● **Required work**: All of the listing should be returned as written, apart from any picture in it.

━━━━━━

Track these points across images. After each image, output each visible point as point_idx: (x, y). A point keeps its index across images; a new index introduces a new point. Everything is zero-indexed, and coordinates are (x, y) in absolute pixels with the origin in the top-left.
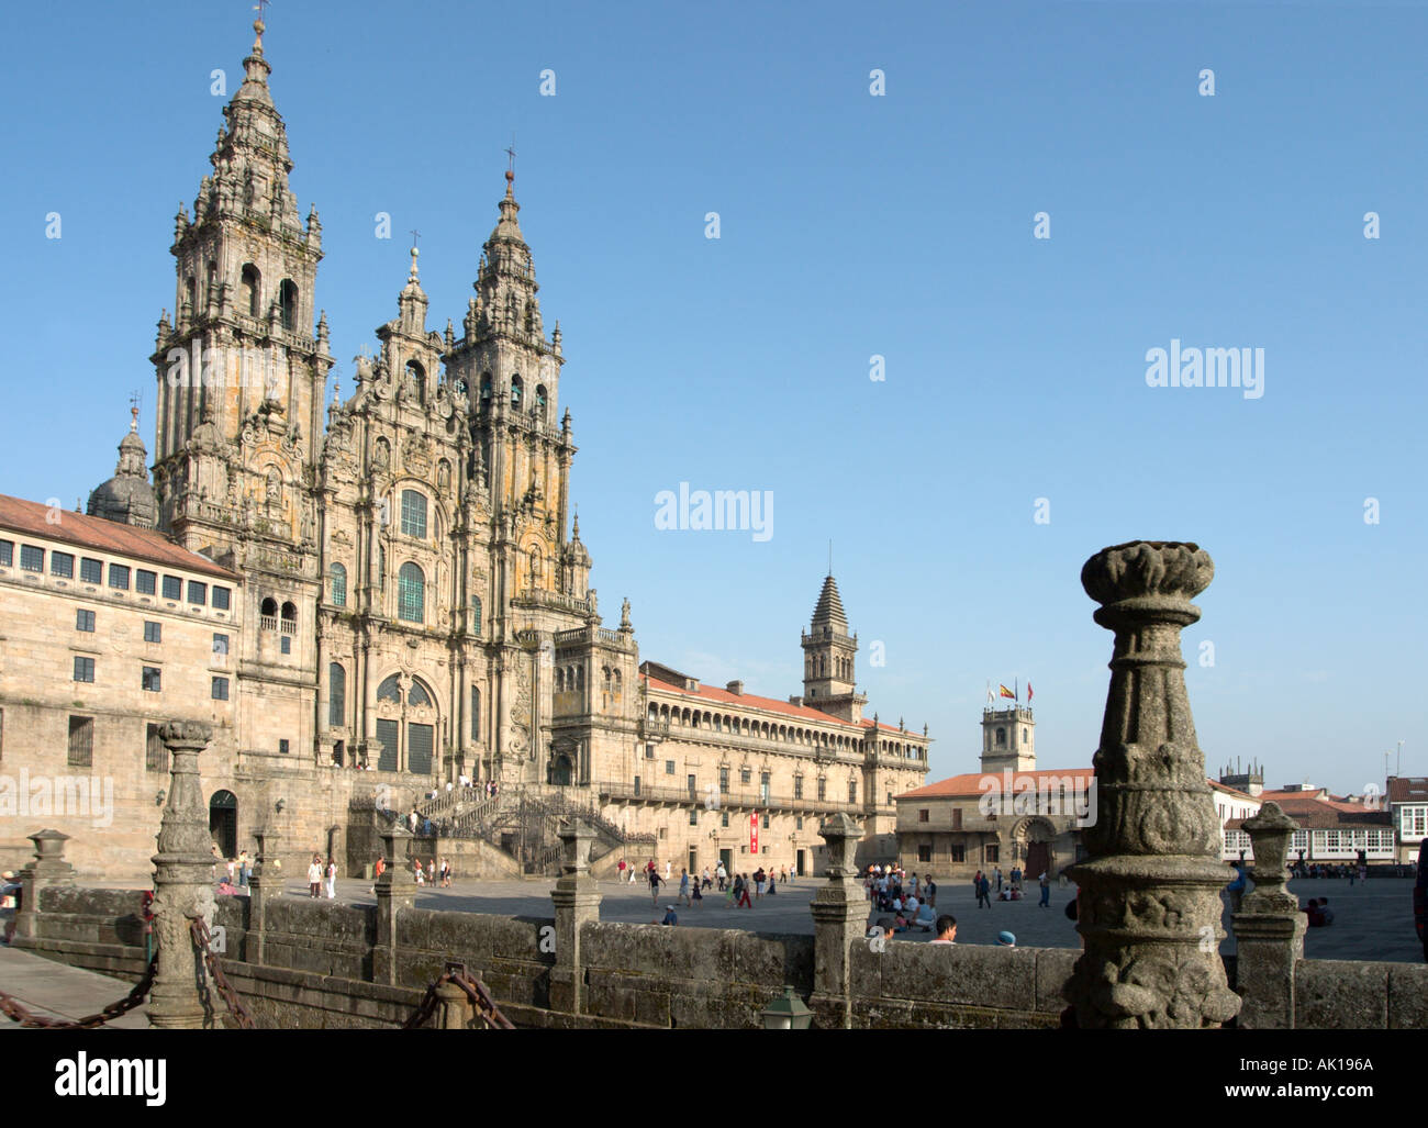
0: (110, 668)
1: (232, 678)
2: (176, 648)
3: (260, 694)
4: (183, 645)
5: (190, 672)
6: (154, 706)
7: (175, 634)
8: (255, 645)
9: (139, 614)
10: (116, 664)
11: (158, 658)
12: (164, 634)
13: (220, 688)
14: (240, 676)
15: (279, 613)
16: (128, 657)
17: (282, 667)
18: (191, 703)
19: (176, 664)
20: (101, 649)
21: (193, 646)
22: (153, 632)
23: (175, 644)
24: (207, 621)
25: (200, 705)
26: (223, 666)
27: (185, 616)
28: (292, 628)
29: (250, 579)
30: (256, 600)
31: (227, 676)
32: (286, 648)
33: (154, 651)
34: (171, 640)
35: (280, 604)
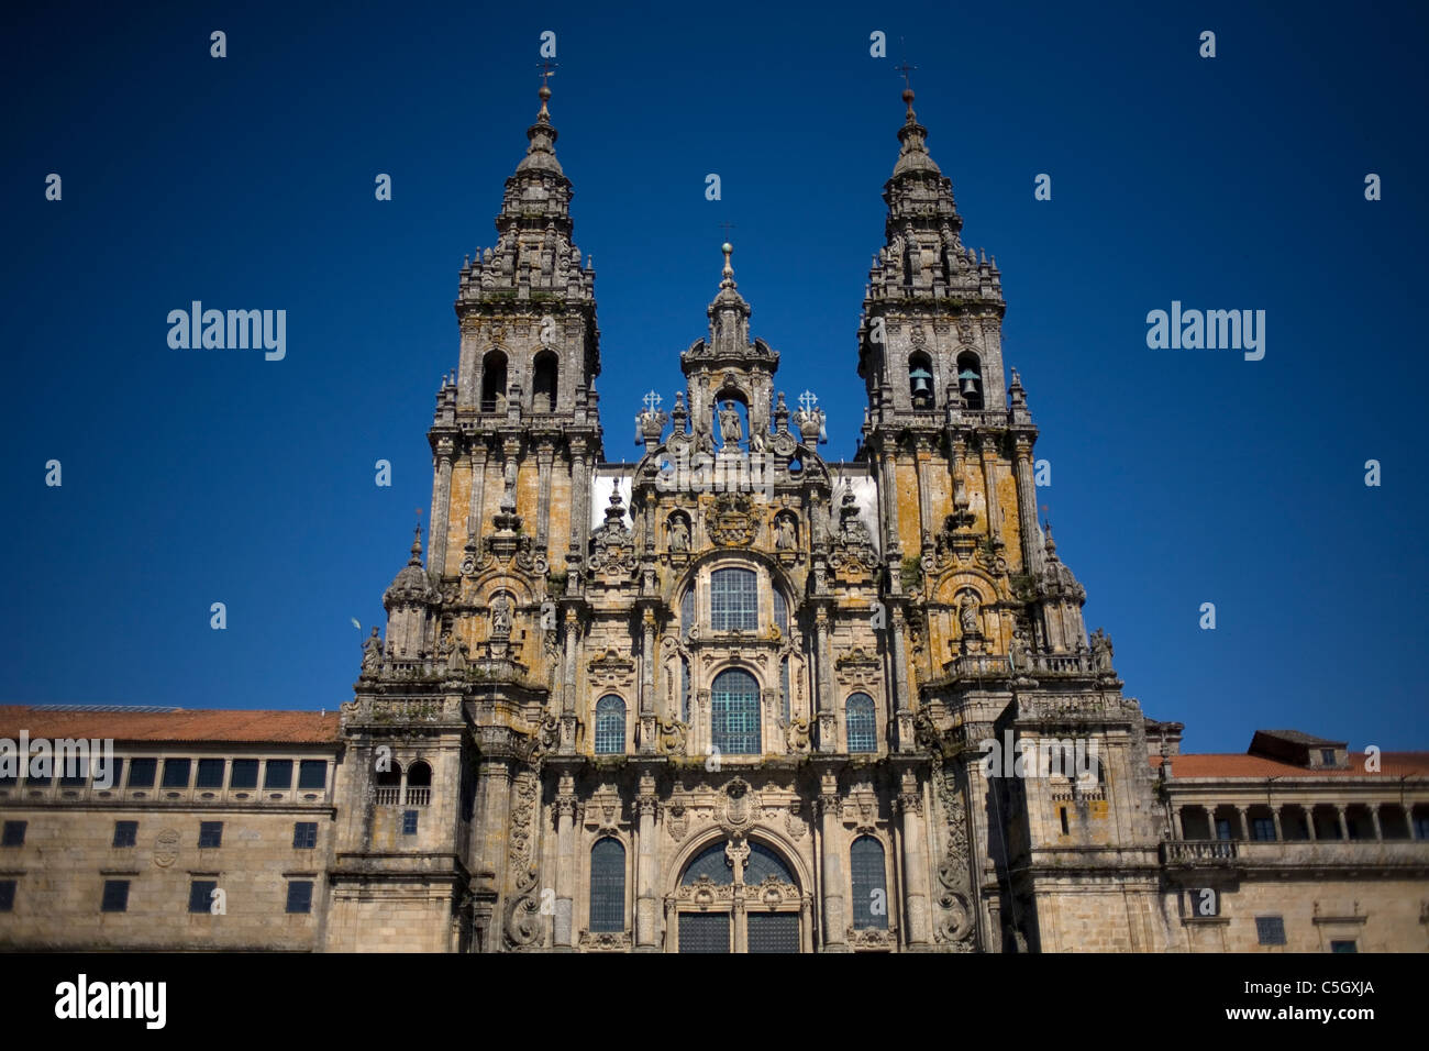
0: (147, 889)
1: (319, 882)
2: (240, 850)
3: (364, 898)
4: (251, 845)
5: (257, 879)
6: (201, 932)
7: (241, 832)
8: (362, 828)
9: (193, 815)
10: (158, 880)
11: (214, 867)
12: (227, 835)
13: (298, 898)
14: (333, 878)
15: (404, 780)
16: (175, 871)
17: (402, 855)
18: (253, 922)
19: (239, 873)
20: (139, 866)
21: (265, 845)
22: (211, 835)
23: (241, 845)
24: (292, 808)
25: (268, 924)
26: (307, 867)
27: (258, 808)
28: (425, 798)
29: (357, 741)
30: (366, 767)
31: (312, 879)
32: (410, 824)
33: (211, 858)
34: (235, 842)
35: (404, 768)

━━━━━━

● **Exercise output**:
Track these points across images. After each image, output each visible point as point_idx: (x, y). A point keeps its index across images; a new index introduces a new point. Everything is zero-indexed, and coordinates are (x, y) in absolute pixels with the origin in the top-left.
0: (110, 668)
1: (232, 678)
2: (176, 648)
3: (260, 694)
4: (183, 645)
5: (190, 672)
6: (154, 706)
7: (175, 634)
8: (255, 645)
9: (139, 614)
10: (116, 664)
11: (158, 658)
12: (164, 634)
13: (220, 688)
14: (240, 676)
15: (279, 613)
16: (128, 657)
17: (282, 667)
18: (191, 703)
19: (176, 664)
20: (101, 649)
21: (193, 646)
22: (153, 632)
23: (175, 644)
24: (207, 621)
25: (200, 705)
26: (223, 666)
27: (185, 616)
28: (292, 628)
29: (250, 579)
30: (256, 600)
31: (227, 676)
32: (286, 648)
33: (154, 651)
34: (171, 640)
35: (280, 604)
0: (147, 889)
1: (319, 882)
2: (240, 850)
3: (364, 898)
4: (251, 845)
5: (257, 879)
6: (201, 932)
7: (241, 832)
8: (362, 828)
9: (193, 815)
10: (158, 880)
11: (214, 867)
12: (227, 835)
13: (298, 898)
14: (333, 878)
15: (404, 780)
16: (175, 871)
17: (402, 855)
18: (253, 922)
19: (239, 873)
20: (139, 866)
21: (265, 845)
22: (211, 835)
23: (241, 845)
24: (292, 808)
25: (268, 924)
26: (307, 867)
27: (258, 808)
28: (425, 798)
29: (357, 741)
30: (366, 767)
31: (312, 879)
32: (410, 824)
33: (211, 858)
34: (235, 842)
35: (404, 768)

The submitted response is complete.